# Aufgabe A
Zitiere aus dem Forumsbeitrag über Bildbearbeitungssoftware den Abschnitt, der mit den Worten "## Bernd-Thomas (23." beginnt. Hör nach "Grafikprogramme analysiert werden." auf.

# Textauszug
--------------------

Ältere Vollversionen lassen sich mitunter ganz preiswert bei Pearl beziehen. Das ist ein echter Billig-Ramsch-Versand für Hard- und Software. Aber da gibt es öfter mal interessante Sachen für lau. Manchmal lohnt auch ein Blick in Ebay, wo oft ältere oder OEM-Versionen verscherbelt werden.

Viele Grüße, 
Stefan


----------



## Bernd-Thomas (23. März 2008)

*AW: Bildbearbeitungssoftware - Allgemeine Diskussion*

Hi Stefan,

in vielen Deiner Aussagen kann ich eigentlich nur JA sagen... damit wir uns richtig verstehen. Jedoch fällt es mir schwer in ein paar Sätzen jede Möglichkeit einer Pro - Kontra Darstellung zu realisieren, indem Grafikprogramme analysiert werden.

Der Knackpunkt ist wohl genau so, wie Du es geschrieben hast: *'... überhaupt den Wald vor lauter Bäumen zu sehen ...'*

Seit Jahren biete ich Vereinen, Privatpersonen sowie ehrenamtlichen Organisationen, meine kostenlose Hilfe in Grafik, Design, Fake, Text, PDF, Bildbearbeitung, Web- und Visitenkartengestaltung etc. etc.  etc. an ... aus diesem Grund mußte ich ständig die Programme haben, welche andere besitzen, damit ich bei deren Problemstellung helfen konnte ...

Somit lernt man (ich) Vor- und Nachteile kennen ... Das entscheidene sind immer die Dateiabweichungen und das nicht jede Datei mit anderen Programmen kompatibel sind. 

Der Renner derzeit ist PDF und Vektorgrafik ... viele möchten ihre Bilder oder Webseiten in kleine PDF-Ansichten, ohne Qualitätsverlust bei geringer Dateigröße.

Nun bringe mal ein Bild aus einer modernen Digitalkamera in eine PDF-Datei mit Text. Ohne das die Qualität selbst bei 400 facher Vergrößerung leidet und dabei der Text ok bleibt .... selbstverständlich in Layout-, Druck- und Leseansicht.

Man benötigt mehrere Programme, wenn man z.B. nur Adobe (das neuste und größte Paket) besitzt ... ist man nicht gerade gut bedient ...(zu Fett und unbeweglich - kompliziert) Viele kleine und oft ältere Programme sind da nützlicher...

--------------------

Einträge eines Datensatzes:
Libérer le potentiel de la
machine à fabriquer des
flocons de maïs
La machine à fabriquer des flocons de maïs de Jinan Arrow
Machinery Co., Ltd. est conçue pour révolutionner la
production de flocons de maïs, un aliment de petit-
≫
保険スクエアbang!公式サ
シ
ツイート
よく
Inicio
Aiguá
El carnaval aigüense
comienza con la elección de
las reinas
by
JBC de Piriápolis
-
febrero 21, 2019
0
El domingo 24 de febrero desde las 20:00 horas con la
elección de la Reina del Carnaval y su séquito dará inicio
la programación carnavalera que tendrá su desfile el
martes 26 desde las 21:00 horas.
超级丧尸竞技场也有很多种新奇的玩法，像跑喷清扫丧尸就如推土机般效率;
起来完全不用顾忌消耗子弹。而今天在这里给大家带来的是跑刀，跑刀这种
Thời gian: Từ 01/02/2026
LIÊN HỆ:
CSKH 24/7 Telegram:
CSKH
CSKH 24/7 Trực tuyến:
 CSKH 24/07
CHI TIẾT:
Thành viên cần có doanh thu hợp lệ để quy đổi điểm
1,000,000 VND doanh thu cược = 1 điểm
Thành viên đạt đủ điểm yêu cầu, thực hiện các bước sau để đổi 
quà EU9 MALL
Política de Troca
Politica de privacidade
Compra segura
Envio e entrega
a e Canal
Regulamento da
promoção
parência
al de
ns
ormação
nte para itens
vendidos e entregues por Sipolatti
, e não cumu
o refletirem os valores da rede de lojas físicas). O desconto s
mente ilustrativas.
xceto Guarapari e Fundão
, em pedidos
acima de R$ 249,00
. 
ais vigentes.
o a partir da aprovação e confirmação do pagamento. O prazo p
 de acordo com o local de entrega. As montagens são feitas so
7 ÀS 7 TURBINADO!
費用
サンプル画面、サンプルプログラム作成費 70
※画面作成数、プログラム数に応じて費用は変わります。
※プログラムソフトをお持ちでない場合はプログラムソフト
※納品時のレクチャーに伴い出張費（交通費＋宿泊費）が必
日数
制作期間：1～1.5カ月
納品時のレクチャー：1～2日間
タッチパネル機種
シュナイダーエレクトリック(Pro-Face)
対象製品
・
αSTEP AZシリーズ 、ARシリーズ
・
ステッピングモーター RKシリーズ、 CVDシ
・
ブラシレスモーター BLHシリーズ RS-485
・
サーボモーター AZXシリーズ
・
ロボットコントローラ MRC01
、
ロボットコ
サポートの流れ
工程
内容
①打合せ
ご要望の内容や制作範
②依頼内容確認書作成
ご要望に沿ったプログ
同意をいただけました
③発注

--------------------

# Aufgabe B
Gib die Einträge unverändert aus. Beginne mit ihrer ersten Zeile und hör nach der Zeile auf, die "El domingo 24" enthält.

# Schriftliche Antwort A
## Bernd-Thomas (23. März 2008)

*AW: Bildbearbeitungssoftware - Allgemeine Diskussion*

Hi Stefan,

in vielen Deiner Aussagen kann ich eigentlich nur JA sagen... damit wir uns richtig verstehen. Jedoch fällt es mir schwer in ein paar Sätzen jede Möglichkeit einer Pro - Kontra Darstellung zu realisieren, indem Grafikprogramme analysiert werden.

# Schriftliche Antwort B
Libérer le potentiel de la
machine à fabriquer des
flocons de maïs
La machine à fabriquer des flocons de maïs de Jinan Arrow
Machinery Co., Ltd. est conçue pour révolutionner la
production de flocons de maïs, un aliment de petit-
≫
保険スクエアbang!公式サ
シ
ツイート
よく
Inicio
Aiguá
El carnaval aigüense
comienza con la elección de
las reinas
by
JBC de Piriápolis
-
febrero 21, 2019
0
El domingo 24 de febrero desde las 20:00 horas con la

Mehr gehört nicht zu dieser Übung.